Keywords: family communication, coping, genetic cancer risk, tailored messages, natural language processing (NLP), hereditary breast and ovarian cancer (HBOC)
Project coordinator: Maria C. Katapodi
CeDA collaborators: Gerhard Lauer, Rodrigo C. G. Pena

Project objectives

  • To perform sentiment analysis on narrative data obtained from individuals with predisposition to HBOC using NLP tools. The goal of sentiment analysis will be to identify coping and family communication patterns related to genetic cancer risk.
  • To explore whether sentiment analysis can inform the development of tailored messages related to coping and to family communication about genetic cancer risk. The tailored messages will be integrated in a web-based intervention targeting families concerned with HBOC.
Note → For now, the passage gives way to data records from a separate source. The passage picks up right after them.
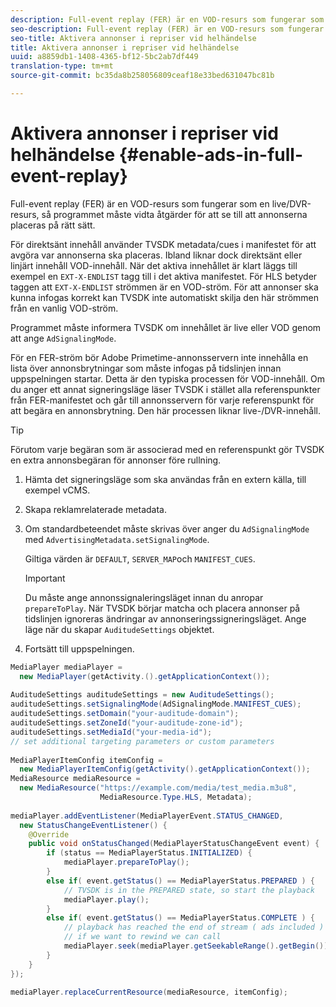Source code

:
 ```yaml
---
description: Full-event replay (FER) är en VOD-resurs som fungerar som en live/DVR-resurs, så programmet måste vidta åtgärder för att se till att annonserna placeras på rätt sätt.
seo-description: Full-event replay (FER) är en VOD-resurs som fungerar som en live/DVR-resurs, så programmet måste vidta åtgärder för att se till att annonserna placeras på rätt sätt.
seo-title: Aktivera annonser i repriser vid helhändelse
title: Aktivera annonser i repriser vid helhändelse
uuid: a8859db1-1408-4365-bf12-5bc2ab7df449
translation-type: tm+mt
source-git-commit: bc35da8b258056809ceaf18e33bed631047bc81b

---
```



# Aktivera annonser i repriser vid helhändelse {#enable-ads-in-full-event-replay}

Full-event replay (FER) är en VOD-resurs som fungerar som en live/DVR-resurs, så programmet måste vidta åtgärder för att se till att annonserna placeras på rätt sätt.

För direktsänt innehåll använder TVSDK metadata/cues i manifestet för att avgöra var annonserna ska placeras. Ibland liknar dock direktsänt eller linjärt innehåll VOD-innehåll. När det aktiva innehållet är klart läggs till exempel en `EXT-X-ENDLIST` tagg till i det aktiva manifestet. För HLS betyder taggen att `EXT-X-ENDLIST` strömmen är en VOD-ström. För att annonser ska kunna infogas korrekt kan TVSDK inte automatiskt skilja den här strömmen från en vanlig VOD-ström.

Programmet måste informera TVSDK om innehållet är live eller VOD genom att ange `AdSignalingMode`.

För en FER-ström bör Adobe Primetime-annonsservern inte innehålla en lista över annonsbrytningar som måste infogas på tidslinjen innan uppspelningen startar. Detta är den typiska processen för VOD-innehåll. Om du anger ett annat signeringsläge läser TVSDK i stället alla referenspunkter från FER-manifestet och går till annonsservern för varje referenspunkt för att begära en annonsbrytning. Den här processen liknar live-/DVR-innehåll.

>[!TIP]
>
>Förutom varje begäran som är associerad med en referenspunkt gör TVSDK en extra annonsbegäran för annonser före rullning.

1. Hämta det signeringsläge som ska användas från en extern källa, till exempel vCMS.
1. Skapa reklamrelaterade metadata.
1. Om standardbeteendet måste skrivas över anger du `AdSignalingMode` med `AdvertisingMetadata.setSignalingMode`.

   Giltiga värden är `DEFAULT`, `SERVER_MAP`och `MANIFEST_CUES`.

   >[!IMPORTANT]
   >
   >Du måste ange annonssignaleringsläget innan du anropar `prepareToPlay`. När TVSDK börjar matcha och placera annonser på tidslinjen ignoreras ändringar av annonseringssigneringsläget. Ange läge när du skapar `AuditudeSettings` objektet.

1. Fortsätt till uppspelningen.

<!--<a id="example_6DECA71C3C3B4551805C09A80686552F"></a>-->

```java
MediaPlayer mediaPlayer =  
  new MediaPlayer(getActivity.().getApplicationContext()); 
 
AuditudeSettings auditudeSettings = new AuditudeSettings(); 
auditudeSettings.setSignalingMode(AdSignalingMode.MANIFEST_CUES); 
auditudeSettings.setDomain("your-auditude-domain"); 
auditudeSettings.setZoneId("your-auditude-zone-id"); 
auditudeSettings.setMediaId("your-media-id"); 
// set additional targeting parameters or custom parameters 
 
MediaPlayerItemConfig itemConfig =  
  new MediaPlayerItemConfig(getActivity().getApplicationContext()); 
MediaResource mediaResource =  
  new MediaResource("https://example.com/media/test_media.m3u8",  
                    MediaResource.Type.HLS, Metadata); 
 
mediaPlayer.addEventListener(MediaPlayerEvent.STATUS_CHANGED,  
  new StatusChangeEventListener() { 
    @Override 
    public void onStatusChanged(MediaPlayerStatusChangeEvent event) { 
        if (status == MediaPlayerStatus.INITIALIZED) { 
            mediaPlayer.prepareToPlay(); 
        } 
        else if( event.getStatus() == MediaPlayerStatus.PREPARED ) { 
            // TVSDK is in the PREPARED state, so start the playback 
            mediaPlayer.play(); 
        } 
        else if( event.getStatus() == MediaPlayerStatus.COMPLETE ) { 
            // playback has reached the end of stream ( ads included ) 
            // if we want to rewind we can call 
            mediaPlayer.seek(mediaPlayer.getSeekableRange().getBegin()); 
        } 
    } 
}); 
 
mediaPlayer.replaceCurrentResource(mediaResource, itemConfig); 
```
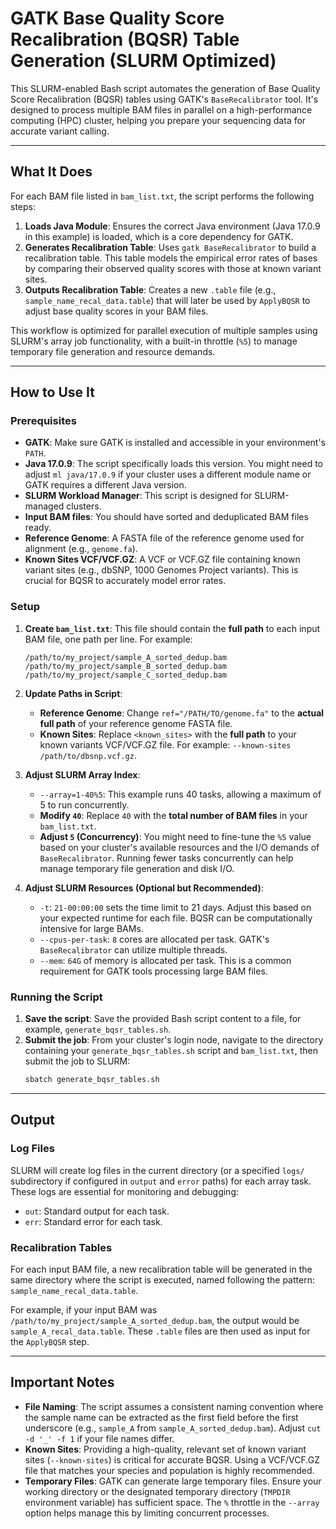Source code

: # GATK Base Quality Score Recalibration (BQSR) Table Generation (SLURM Optimized)

This SLURM-enabled Bash script automates the generation of Base Quality Score Recalibration (BQSR) tables using GATK's `BaseRecalibrator` tool. It's designed to process multiple BAM files in parallel on a high-performance computing (HPC) cluster, helping you prepare your sequencing data for accurate variant calling.

---

## What It Does

For each BAM file listed in `bam_list.txt`, the script performs the following steps:

1.  **Loads Java Module**: Ensures the correct Java environment (Java 17.0.9 in this example) is loaded, which is a core dependency for GATK.
2.  **Generates Recalibration Table**: Uses `gatk BaseRecalibrator` to build a recalibration table. This table models the empirical error rates of bases by comparing their observed quality scores with those at known variant sites.
3.  **Outputs Recalibration Table**: Creates a new `.table` file (e.g., `sample_name_recal_data.table`) that will later be used by `ApplyBQSR` to adjust base quality scores in your BAM files.

This workflow is optimized for parallel execution of multiple samples using SLURM's array job functionality, with a built-in throttle (`%5`) to manage temporary file generation and resource demands.

---

## How to Use It

### Prerequisites

* **GATK**: Make sure GATK is installed and accessible in your environment's `PATH`.
* **Java 17.0.9**: The script specifically loads this version. You might need to adjust `ml java/17.0.9` if your cluster uses a different module name or GATK requires a different Java version.
* **SLURM Workload Manager**: This script is designed for SLURM-managed clusters.
* **Input BAM files**: You should have sorted and deduplicated BAM files ready.
* **Reference Genome**: A FASTA file of the reference genome used for alignment (e.g., `genome.fa`).
* **Known Sites VCF/VCF.GZ**: A VCF or VCF.GZ file containing known variant sites (e.g., dbSNP, 1000 Genomes Project variants). This is crucial for BQSR to accurately model error rates.

### Setup

1.  **Create `bam_list.txt`**: This file should contain the **full path** to each input BAM file, one path per line. For example:
    ```
    /path/to/my_project/sample_A_sorted_dedup.bam
    /path/to/my_project/sample_B_sorted_dedup.bam
    /path/to/my_project/sample_C_sorted_dedup.bam
    ```

2.  **Update Paths in Script**:
    * **Reference Genome**: Change `ref="/PATH/TO/genome.fa"` to the **actual full path** of your reference genome FASTA file.
    * **Known Sites**: Replace `<known_sites>` with the **full path** to your known variants VCF/VCF.GZ file. For example: `--known-sites /path/to/dbsnp.vcf.gz`.

3.  **Adjust SLURM Array Index**:
    * `--array=1-40%5`: This example runs 40 tasks, allowing a maximum of 5 to run concurrently.
    * **Modify `40`**: Replace `40` with the **total number of BAM files** in your `bam_list.txt`.
    * **Adjust `5` (Concurrency)**: You might need to fine-tune the `%5` value based on your cluster's available resources and the I/O demands of `BaseRecalibrator`. Running fewer tasks concurrently can help manage temporary file generation and disk I/O.

4.  **Adjust SLURM Resources (Optional but Recommended)**:
    * `-t`: `21-00:00:00` sets the time limit to 21 days. Adjust this based on your expected runtime for each file. BQSR can be computationally intensive for large BAMs.
    * `--cpus-per-task`: `8` cores are allocated per task. GATK's `BaseRecalibrator` can utilize multiple threads.
    * `--mem`: `64G` of memory is allocated per task. This is a common requirement for GATK tools processing large BAM files.

### Running the Script

1.  **Save the script**: Save the provided Bash script content to a file, for example, `generate_bqsr_tables.sh`.
2.  **Submit the job**: From your cluster's login node, navigate to the directory containing your `generate_bqsr_tables.sh` script and `bam_list.txt`, then submit the job to SLURM:
    ```bash
    sbatch generate_bqsr_tables.sh
    ```

---

## Output

### Log Files

SLURM will create log files in the current directory (or a specified `logs/` subdirectory if configured in `output` and `error` paths) for each array task. These logs are essential for monitoring and debugging:
* `out`: Standard output for each task.
* `err`: Standard error for each task.

### Recalibration Tables

For each input BAM file, a new recalibration table will be generated in the same directory where the script is executed, named following the pattern: `sample_name_recal_data.table`.

For example, if your input BAM was `/path/to/my_project/sample_A_sorted_dedup.bam`, the output would be `sample_A_recal_data.table`. These `.table` files are then used as input for the `ApplyBQSR` step.

---

## Important Notes

* **File Naming**: The script assumes a consistent naming convention where the sample name can be extracted as the first field before the first underscore (e.g., `sample_A` from `sample_A_sorted_dedup.bam`). Adjust `cut -d '_' -f 1` if your file names differ.
* **Known Sites**: Providing a high-quality, relevant set of known variant sites (`--known-sites`) is critical for accurate BQSR. Using a VCF/VCF.GZ file that matches your species and population is highly recommended.
* **Temporary Files**: GATK can generate large temporary files. Ensure your working directory or the designated temporary directory (`TMPDIR` environment variable) has sufficient space. The `%` throttle in the `--array` option helps manage this by limiting concurrent processes.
  • This interdisciplinary project involves investigators from multiple disciplines, including epidemiology, genetics, medicine, nursing, psychology, and sociology. Investigators in computer science, digital humanities, and advanced data analytics methods provide additional expertise.
  • In the context of the CASCADE and the DIALOGUE studies, we collect narratives in five languages (Swiss German, French, Italian, English, and Korean) using the same interview guide. The interview guide explores coping responses to genetic cancer risk and the process of communicating this risk among different family members. Narratives are available in digital form and in different formats: video, audio, and transcribed text. In addition to narratives, we also collect quantitative data using established instruments designed to explore psychological and family responses to genetic cancer risk.
  • Using NLP, we try to identify meaningful patterns in language that indicate active coping and ease of communication among mutation carriers that have to inform relatives about the genetic cancer risk in the family. We will integrate NLP findings (i.e., sentiment analysis) with quantitative data to identify participants that demonstrate distinct patterns of coping and family communication.
  • We will explore whether we can analyse these linguistic patterns to generate tailored messages that will be integrated in a family web-based platform.
  • Supervised learning methods for discovering clustering of participants based on patterns of coping and patterns of communication.